In Veneto si rischia di diventare famosi nel mondo non per la tutela della natura, ma per il bracconaggio tollerato dalle istituzioni.
Lo scorso gennaio, in seguito a un’operazione dei Carabinieri Forestali tra il Piovese e la provincia di Venezia, sono state denunciate quattro persone e sequestrati ben 1.400 uccelli, alcuni di specie protette, rinvenuti in un garage adibito a macello clandestino e in parte provenienti dall’azienda faunistico-venatoria dove aveva cacciato anche Donald Trump Jr.

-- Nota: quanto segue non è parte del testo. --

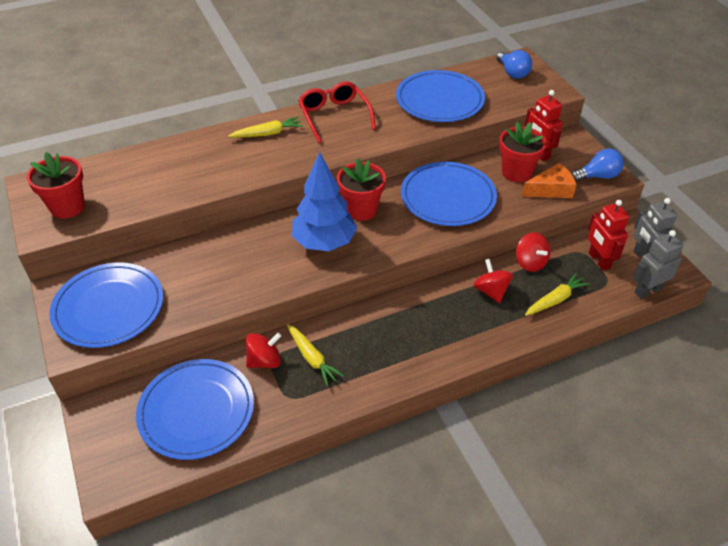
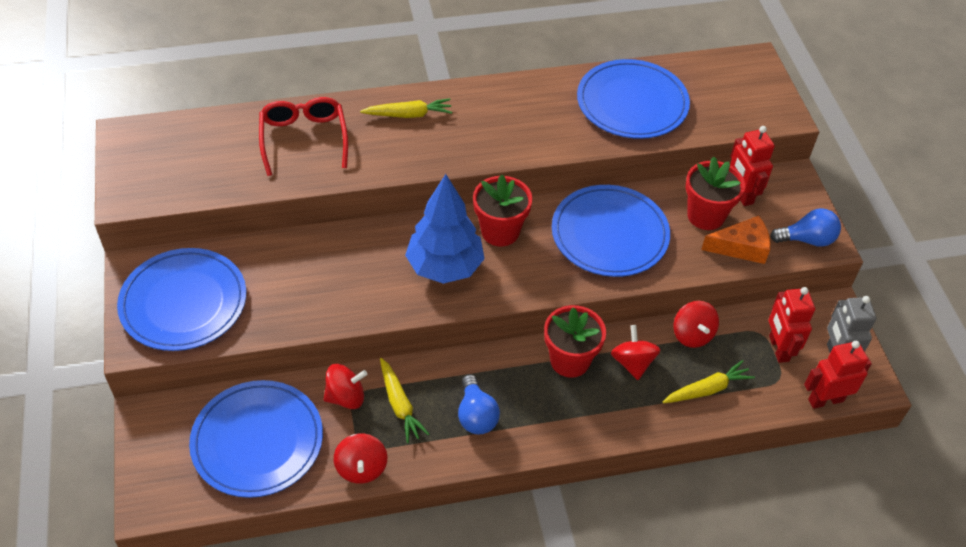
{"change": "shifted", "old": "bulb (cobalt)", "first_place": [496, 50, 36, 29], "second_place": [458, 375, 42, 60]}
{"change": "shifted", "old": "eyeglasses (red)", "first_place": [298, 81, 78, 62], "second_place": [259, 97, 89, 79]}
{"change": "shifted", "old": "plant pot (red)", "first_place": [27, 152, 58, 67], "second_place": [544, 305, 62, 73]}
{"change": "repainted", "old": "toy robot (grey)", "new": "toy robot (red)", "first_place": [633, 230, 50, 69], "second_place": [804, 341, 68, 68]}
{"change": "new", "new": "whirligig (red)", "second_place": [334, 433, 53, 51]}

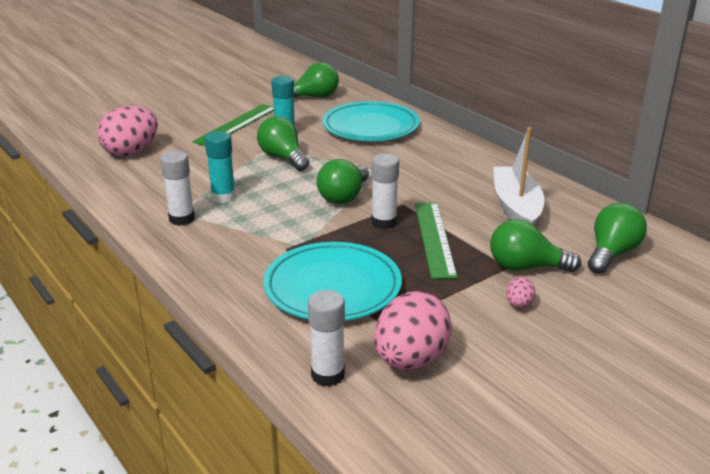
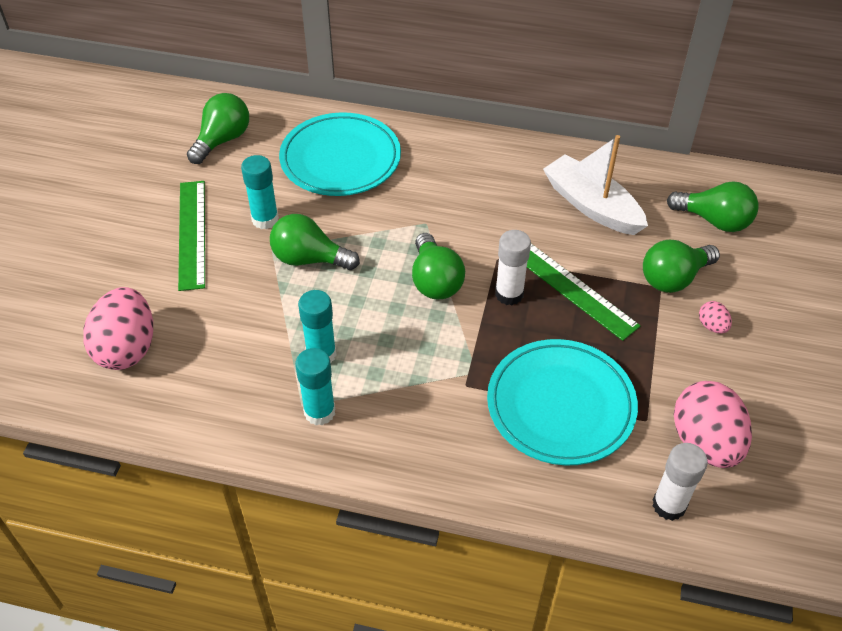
{"change": "repainted", "old": "glue stick (pure white)", "new": "glue stick (teal)", "first_place": [160, 151, 35, 75], "second_place": [295, 348, 40, 77]}
{"change": "rotated", "old": "bulb (emerald)", "first_place": [588, 203, 59, 71], "second_place": [667, 181, 92, 51], "degrees": 120}

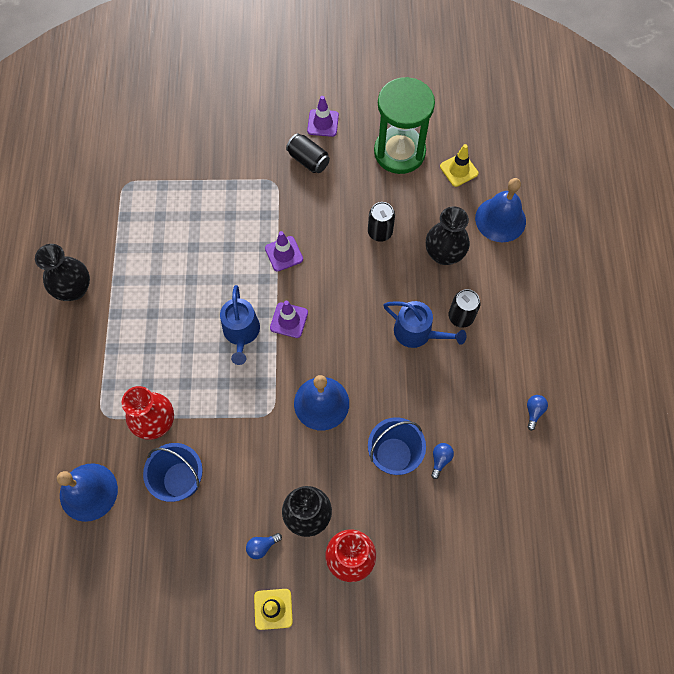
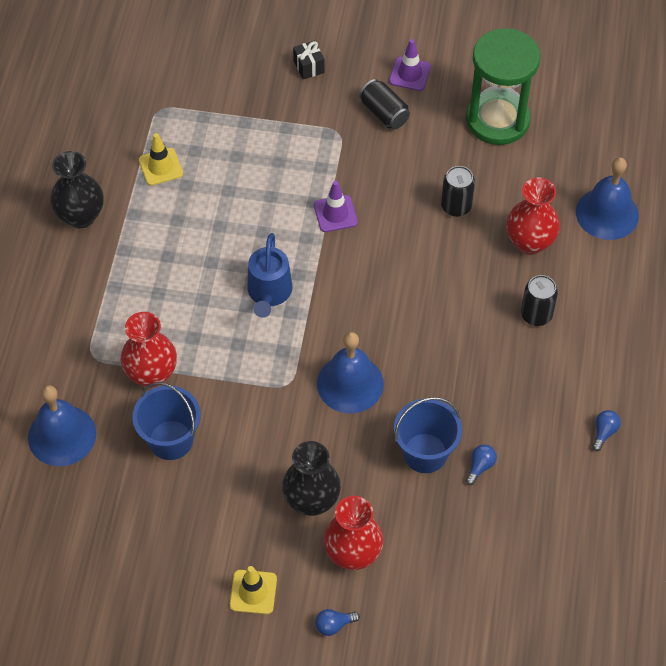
{"change": "shifted", "old": "traffic cone (golden)", "first_place": [440, 144, 38, 43], "second_place": [139, 133, 44, 53]}
{"change": "repainted", "old": "vase (jet-black)", "new": "vase (red)", "first_place": [426, 206, 44, 59], "second_place": [506, 177, 54, 78]}
{"change": "gone", "old": "traffic cone (royal purple)", "first_place": [270, 301, 38, 37]}
{"change": "gone", "old": "watering can (cobalt)", "first_place": [384, 301, 82, 47]}
{"change": "shifted", "old": "bulb (cobalt)", "first_place": [246, 533, 36, 26], "second_place": [315, 609, 45, 27]}
{"change": "new", "new": "gift (jet-black)", "second_place": [293, 41, 32, 39]}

Alla luce di tutto ciò quella stessa azienda è stata messa sotto indagine per bracconaggio.
Tempestivamente avevo presentato un’interrogazione, sottoscritta anche dal collega Masolo, per chiedere alla Regione la revoca della concessione.
La risposta arrivata il 15 aprile è scandalosa: nessuna revoca, solo richieste di “approfondimenti” alla Polizia della Città Metropolitana di Venezia.
È evidente che la Regione vuole temporeggiare, evitare di agire, e lasciare che un caso gravissimo — con tanto di uccisione, per mano del figlio di Trump JR, di una Casarca, specie protetta — venga insabbiato o dimenticato.
Ma noi non dimentichiamo. Se davvero la Regione vuole combattere seriamente il bracconaggio dovrebbe prevedere per le aziende faunistico-venatorie l’obbligo di consegnare le chiavi delle aree demaniali ai Carabinieri Forestali, oggi costretti a suonare il campanello e attendere delle mezz’ore prima di entrare, proprio come fossero ospiti sgraditi.
Chi copre questi abusi è semplicemente complice.